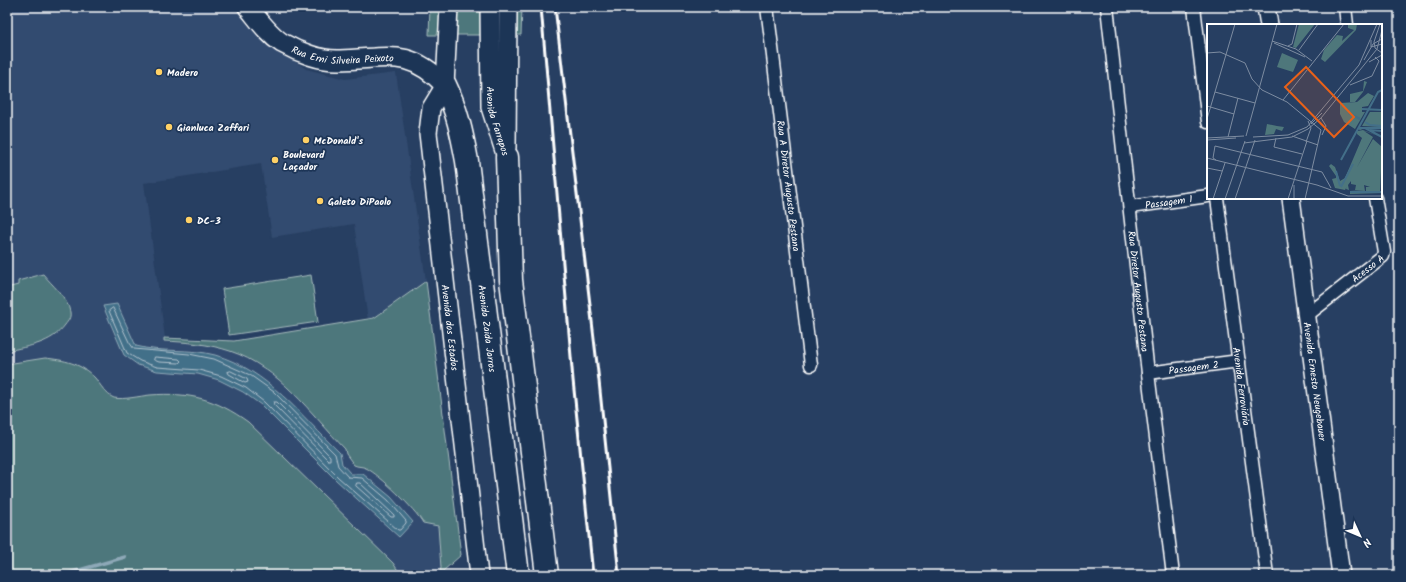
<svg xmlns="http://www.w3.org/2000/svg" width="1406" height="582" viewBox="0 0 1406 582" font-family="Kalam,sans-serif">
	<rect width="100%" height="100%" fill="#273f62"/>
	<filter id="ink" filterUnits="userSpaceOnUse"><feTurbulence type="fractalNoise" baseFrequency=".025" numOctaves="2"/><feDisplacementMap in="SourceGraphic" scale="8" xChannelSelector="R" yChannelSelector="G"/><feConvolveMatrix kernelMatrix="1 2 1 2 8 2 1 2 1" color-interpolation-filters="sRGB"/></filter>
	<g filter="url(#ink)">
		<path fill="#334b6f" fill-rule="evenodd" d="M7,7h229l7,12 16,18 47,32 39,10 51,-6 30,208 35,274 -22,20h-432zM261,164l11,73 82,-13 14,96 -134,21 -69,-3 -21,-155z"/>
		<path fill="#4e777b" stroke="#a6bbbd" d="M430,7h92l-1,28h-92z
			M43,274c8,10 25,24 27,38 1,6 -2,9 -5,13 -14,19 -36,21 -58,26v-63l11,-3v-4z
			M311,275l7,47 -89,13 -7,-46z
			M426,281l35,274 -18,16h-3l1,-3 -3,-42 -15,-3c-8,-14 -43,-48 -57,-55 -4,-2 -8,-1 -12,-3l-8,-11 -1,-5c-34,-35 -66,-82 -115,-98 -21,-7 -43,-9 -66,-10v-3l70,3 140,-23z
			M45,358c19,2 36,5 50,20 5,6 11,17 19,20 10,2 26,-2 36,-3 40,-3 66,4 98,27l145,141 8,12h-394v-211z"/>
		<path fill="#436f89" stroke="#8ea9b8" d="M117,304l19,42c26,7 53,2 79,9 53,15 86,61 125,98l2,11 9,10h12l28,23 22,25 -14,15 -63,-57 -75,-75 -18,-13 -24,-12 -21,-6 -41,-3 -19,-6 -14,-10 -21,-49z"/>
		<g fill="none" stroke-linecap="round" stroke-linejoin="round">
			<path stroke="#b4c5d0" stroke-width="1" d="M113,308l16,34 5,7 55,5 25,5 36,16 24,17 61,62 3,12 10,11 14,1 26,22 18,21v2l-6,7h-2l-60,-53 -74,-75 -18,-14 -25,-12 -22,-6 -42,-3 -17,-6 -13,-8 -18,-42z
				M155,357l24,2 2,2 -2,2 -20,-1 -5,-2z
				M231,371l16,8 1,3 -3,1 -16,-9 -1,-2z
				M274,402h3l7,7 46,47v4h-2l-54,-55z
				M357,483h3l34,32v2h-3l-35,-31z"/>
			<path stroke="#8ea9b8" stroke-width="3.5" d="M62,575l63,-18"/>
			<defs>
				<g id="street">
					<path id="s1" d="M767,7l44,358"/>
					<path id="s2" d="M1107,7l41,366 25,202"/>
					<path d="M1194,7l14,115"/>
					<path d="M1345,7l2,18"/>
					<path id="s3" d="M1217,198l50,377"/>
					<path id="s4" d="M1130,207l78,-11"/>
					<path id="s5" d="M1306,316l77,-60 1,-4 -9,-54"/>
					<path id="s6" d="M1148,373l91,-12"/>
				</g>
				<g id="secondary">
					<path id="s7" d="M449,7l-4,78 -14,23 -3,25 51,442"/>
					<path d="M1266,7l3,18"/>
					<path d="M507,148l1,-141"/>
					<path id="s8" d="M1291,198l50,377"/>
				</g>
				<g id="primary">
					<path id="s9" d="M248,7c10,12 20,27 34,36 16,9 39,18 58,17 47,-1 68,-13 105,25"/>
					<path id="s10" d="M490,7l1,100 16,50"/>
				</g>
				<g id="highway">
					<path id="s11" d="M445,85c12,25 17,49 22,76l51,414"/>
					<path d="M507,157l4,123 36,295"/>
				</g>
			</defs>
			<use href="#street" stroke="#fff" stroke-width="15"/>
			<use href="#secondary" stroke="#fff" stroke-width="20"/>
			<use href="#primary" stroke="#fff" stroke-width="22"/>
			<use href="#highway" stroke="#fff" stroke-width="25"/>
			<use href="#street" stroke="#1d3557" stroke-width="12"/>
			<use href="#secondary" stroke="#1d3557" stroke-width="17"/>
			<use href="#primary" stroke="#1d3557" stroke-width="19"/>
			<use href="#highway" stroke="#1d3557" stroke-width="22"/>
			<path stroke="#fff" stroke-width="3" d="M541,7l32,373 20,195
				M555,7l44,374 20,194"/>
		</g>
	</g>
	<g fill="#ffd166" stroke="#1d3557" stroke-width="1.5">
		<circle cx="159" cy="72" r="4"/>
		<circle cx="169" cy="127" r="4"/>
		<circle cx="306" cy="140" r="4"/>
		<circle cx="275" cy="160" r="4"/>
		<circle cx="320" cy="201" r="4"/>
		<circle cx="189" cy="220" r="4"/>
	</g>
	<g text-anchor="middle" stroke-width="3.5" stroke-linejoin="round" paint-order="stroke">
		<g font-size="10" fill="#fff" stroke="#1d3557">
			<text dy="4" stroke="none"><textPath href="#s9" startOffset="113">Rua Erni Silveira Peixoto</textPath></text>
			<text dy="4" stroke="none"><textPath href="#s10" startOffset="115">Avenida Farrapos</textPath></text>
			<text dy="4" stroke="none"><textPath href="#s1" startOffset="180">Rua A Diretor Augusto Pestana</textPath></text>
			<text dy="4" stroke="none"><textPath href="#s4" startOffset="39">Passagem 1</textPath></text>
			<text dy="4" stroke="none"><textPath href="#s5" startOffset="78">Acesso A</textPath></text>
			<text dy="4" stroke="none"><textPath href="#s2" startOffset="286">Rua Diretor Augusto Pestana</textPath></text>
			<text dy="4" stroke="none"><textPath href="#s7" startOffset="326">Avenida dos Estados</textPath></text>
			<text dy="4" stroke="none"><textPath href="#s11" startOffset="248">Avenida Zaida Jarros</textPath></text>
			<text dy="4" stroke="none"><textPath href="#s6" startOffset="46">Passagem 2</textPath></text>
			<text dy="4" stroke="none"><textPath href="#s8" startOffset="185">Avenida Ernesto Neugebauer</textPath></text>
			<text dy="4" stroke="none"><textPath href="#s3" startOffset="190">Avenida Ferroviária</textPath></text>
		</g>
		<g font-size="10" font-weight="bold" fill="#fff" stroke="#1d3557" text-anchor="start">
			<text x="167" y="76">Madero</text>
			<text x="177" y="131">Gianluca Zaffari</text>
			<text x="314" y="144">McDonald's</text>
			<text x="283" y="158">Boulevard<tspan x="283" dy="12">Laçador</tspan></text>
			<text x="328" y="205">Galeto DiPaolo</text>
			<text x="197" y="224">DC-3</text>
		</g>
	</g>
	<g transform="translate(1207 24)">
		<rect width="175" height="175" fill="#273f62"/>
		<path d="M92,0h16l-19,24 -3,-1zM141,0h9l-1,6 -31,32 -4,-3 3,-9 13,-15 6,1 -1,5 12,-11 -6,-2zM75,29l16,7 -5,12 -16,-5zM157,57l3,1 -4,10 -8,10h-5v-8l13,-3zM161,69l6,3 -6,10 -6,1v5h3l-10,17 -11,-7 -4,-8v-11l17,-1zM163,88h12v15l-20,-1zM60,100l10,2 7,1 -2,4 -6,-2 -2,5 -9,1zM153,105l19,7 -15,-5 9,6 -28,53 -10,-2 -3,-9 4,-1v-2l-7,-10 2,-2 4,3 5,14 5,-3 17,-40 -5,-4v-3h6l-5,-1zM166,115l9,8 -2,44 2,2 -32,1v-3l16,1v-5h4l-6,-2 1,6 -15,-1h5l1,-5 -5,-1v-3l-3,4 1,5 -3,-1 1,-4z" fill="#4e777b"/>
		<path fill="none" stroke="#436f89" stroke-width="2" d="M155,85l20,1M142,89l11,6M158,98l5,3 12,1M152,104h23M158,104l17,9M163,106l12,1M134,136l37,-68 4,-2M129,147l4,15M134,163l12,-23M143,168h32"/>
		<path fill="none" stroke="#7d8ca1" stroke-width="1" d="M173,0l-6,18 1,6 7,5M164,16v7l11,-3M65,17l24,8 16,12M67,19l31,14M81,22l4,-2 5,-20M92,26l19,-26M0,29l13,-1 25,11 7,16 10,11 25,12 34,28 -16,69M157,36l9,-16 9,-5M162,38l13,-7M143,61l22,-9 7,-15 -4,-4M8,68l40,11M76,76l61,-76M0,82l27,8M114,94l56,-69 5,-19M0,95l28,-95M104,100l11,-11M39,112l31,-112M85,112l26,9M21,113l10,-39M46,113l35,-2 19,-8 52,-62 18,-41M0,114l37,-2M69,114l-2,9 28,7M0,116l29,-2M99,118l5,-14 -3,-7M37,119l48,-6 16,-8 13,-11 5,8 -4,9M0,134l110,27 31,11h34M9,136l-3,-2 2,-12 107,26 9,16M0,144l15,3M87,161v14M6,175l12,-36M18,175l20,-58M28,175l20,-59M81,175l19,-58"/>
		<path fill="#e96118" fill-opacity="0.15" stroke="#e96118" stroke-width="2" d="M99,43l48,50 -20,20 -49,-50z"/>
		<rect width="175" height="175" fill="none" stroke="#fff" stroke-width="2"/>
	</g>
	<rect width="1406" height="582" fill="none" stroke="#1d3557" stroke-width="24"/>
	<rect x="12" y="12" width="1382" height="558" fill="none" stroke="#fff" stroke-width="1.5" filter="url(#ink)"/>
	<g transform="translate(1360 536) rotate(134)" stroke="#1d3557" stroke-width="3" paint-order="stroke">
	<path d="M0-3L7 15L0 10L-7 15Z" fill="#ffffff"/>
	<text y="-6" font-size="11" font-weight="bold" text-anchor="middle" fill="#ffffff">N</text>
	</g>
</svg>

Task>
When "textPath" shows up in a line of the material, report that line.

Response for this exercise>
			<text dy="4" stroke="none"><textPath href="#s9" startOffset="113">Rua Erni Silveira Peixoto</textPath></text>
			<text dy="4" stroke="none"><textPath href="#s10" startOffset="115">Avenida Farrapos</textPath></text>
			<text dy="4" stroke="none"><textPath href="#s1" startOffset="180">Rua A Diretor Augusto Pestana</textPath></text>
			<text dy="4" stroke="none"><textPath href="#s4" startOffset="39">Passagem 1</textPath></text>
			<text dy="4" stroke="none"><textPath href="#s5" startOffset="78">Acesso A</textPath></text>
			<text dy="4" stroke="none"><textPath href="#s2" startOffset="286">Rua Diretor Augusto Pestana</textPath></text>
			<text dy="4" stroke="none"><textPath href="#s7" startOffset="326">Avenida dos Estados</textPath></text>
			<text dy="4" stroke="none"><textPath href="#s11" startOffset="248">Avenida Zaida Jarros</textPath></text>
			<text dy="4" stroke="none"><textPath href="#s6" startOffset="46">Passagem 2</textPath></text>
			<text dy="4" stroke="none"><textPath href="#s8" startOffset="185">Avenida Ernesto Neugebauer</textPath></text>
			<text dy="4" stroke="none"><textPath href="#s3" startOffset="190">Avenida Ferroviária</textPath></text>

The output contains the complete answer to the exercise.